I'm generally against having money only echo the size of your population, since that ties anything you do with money inot being essentially based on your empire size, which limits a player's strategic options, i.e. they can't be forced to choose/trade off between following whatever strategy money supports (research/spying/fleetsize etc.), or following a conquest/expansion strategy, since they must do the latter to increase their money supply. So I'd support money as a focus.

Tyreth wrote:
With money as a focus, how will income work? ie, will a world with farming as a primary and secondary focus provide any income for the empire? If so, where does that money come from and how does it get calculated?
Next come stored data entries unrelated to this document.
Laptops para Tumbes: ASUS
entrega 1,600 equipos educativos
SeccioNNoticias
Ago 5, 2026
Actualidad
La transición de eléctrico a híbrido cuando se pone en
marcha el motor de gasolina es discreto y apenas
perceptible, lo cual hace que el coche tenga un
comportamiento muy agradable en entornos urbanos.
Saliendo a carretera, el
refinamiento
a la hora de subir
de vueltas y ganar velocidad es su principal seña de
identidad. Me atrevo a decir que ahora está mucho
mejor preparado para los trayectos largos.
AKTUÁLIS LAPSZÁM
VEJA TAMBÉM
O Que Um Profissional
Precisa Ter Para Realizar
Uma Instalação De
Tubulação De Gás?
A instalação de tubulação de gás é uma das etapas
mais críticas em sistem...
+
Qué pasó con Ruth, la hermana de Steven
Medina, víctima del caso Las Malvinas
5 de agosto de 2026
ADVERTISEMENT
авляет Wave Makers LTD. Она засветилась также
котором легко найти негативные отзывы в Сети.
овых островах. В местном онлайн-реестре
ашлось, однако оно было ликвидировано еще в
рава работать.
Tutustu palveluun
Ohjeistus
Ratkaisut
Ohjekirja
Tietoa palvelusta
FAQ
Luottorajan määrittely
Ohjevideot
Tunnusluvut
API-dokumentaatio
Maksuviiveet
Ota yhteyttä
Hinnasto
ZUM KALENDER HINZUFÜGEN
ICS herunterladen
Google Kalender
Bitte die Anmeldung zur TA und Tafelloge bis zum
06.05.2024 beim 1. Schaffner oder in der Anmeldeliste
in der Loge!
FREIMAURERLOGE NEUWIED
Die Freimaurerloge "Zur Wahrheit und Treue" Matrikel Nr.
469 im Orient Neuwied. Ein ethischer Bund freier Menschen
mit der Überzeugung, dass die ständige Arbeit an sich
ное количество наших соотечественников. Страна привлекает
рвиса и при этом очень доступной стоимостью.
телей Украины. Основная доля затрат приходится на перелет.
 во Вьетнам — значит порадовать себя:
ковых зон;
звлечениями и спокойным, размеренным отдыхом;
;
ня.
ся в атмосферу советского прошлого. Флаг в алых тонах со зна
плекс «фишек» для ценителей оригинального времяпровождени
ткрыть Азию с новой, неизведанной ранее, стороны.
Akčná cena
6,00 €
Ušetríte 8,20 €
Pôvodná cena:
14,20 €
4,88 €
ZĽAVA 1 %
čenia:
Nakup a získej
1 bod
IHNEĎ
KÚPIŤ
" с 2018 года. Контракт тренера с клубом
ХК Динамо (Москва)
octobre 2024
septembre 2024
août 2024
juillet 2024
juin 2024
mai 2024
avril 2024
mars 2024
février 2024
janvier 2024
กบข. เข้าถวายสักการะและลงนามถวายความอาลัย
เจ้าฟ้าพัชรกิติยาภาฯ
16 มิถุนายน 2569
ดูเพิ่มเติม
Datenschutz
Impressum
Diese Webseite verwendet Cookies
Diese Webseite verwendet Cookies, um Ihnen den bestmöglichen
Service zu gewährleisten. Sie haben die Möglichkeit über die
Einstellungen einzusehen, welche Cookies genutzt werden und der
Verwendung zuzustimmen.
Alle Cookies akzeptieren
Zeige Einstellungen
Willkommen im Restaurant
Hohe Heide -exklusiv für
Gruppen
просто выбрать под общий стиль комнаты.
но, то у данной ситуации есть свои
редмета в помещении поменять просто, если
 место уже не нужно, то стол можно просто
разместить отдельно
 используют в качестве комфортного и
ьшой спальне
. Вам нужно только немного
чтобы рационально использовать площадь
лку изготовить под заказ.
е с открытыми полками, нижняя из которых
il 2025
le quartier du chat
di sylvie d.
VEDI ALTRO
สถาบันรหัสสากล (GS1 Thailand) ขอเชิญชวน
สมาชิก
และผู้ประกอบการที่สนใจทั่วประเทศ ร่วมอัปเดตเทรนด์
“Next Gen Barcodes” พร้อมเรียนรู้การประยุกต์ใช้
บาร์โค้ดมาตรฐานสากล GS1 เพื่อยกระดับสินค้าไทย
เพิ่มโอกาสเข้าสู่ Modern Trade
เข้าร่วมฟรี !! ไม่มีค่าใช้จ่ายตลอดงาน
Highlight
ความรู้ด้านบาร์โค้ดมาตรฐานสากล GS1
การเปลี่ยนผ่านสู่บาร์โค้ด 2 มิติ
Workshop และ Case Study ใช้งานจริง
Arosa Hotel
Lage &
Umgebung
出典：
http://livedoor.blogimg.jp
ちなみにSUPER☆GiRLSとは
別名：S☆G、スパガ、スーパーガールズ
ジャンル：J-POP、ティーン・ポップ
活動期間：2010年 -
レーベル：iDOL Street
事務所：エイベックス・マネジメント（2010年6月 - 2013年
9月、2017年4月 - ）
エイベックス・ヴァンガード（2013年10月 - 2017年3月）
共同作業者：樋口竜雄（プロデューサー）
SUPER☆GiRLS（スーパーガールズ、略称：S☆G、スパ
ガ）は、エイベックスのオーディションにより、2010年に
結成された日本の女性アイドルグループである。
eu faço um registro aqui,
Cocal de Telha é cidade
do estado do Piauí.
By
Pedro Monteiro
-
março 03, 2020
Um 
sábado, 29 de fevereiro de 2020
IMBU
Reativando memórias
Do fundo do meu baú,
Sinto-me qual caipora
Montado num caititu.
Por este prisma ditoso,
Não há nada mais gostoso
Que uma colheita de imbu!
If we went with money as a focus, I presume we'd treat it in the same way as all the other focii, so how would we answer the equivalent: "With food as a focus, how will food supply work? ie, will a world with money as a primary and secondary focus provide any food for the empire? If so, where does that food come from and how does it get calculated?". I.e. I'd assume the double-farming world wouldn't produce any money for the empire, since it's busy doing other stuff (or would produce minimal money if the equivalent farming world would produce minimal food, I haven't checked the Req. Docs. I'd personaly prefer it if you produced nothing of anything else on a "double focused" world.)

I'd also like to advise caution before heading into tax rates, particularly where there's a danger we'd end up with multiple interacting levels of taxes (e.g. imperial,system,planet). The corollarly to the "steal what works" rule is "stear clear of what didn't" and MOO3 showed that it's easy to turn that into a stinking mess if we're not careful, so let's make life easy for ourselves if we can.

[Tangent]
vishnou00 wrote:
I wont get into realism


Good job, because this is a 'realism' argument that is specifically banned by Aq. (I should admit that's mostly because I (and others, but I won't name names) get real prickly about it because we see the realism argument pointing in exactly the opposite way on this point..., so it tends to derail the argument into petty squabbles.)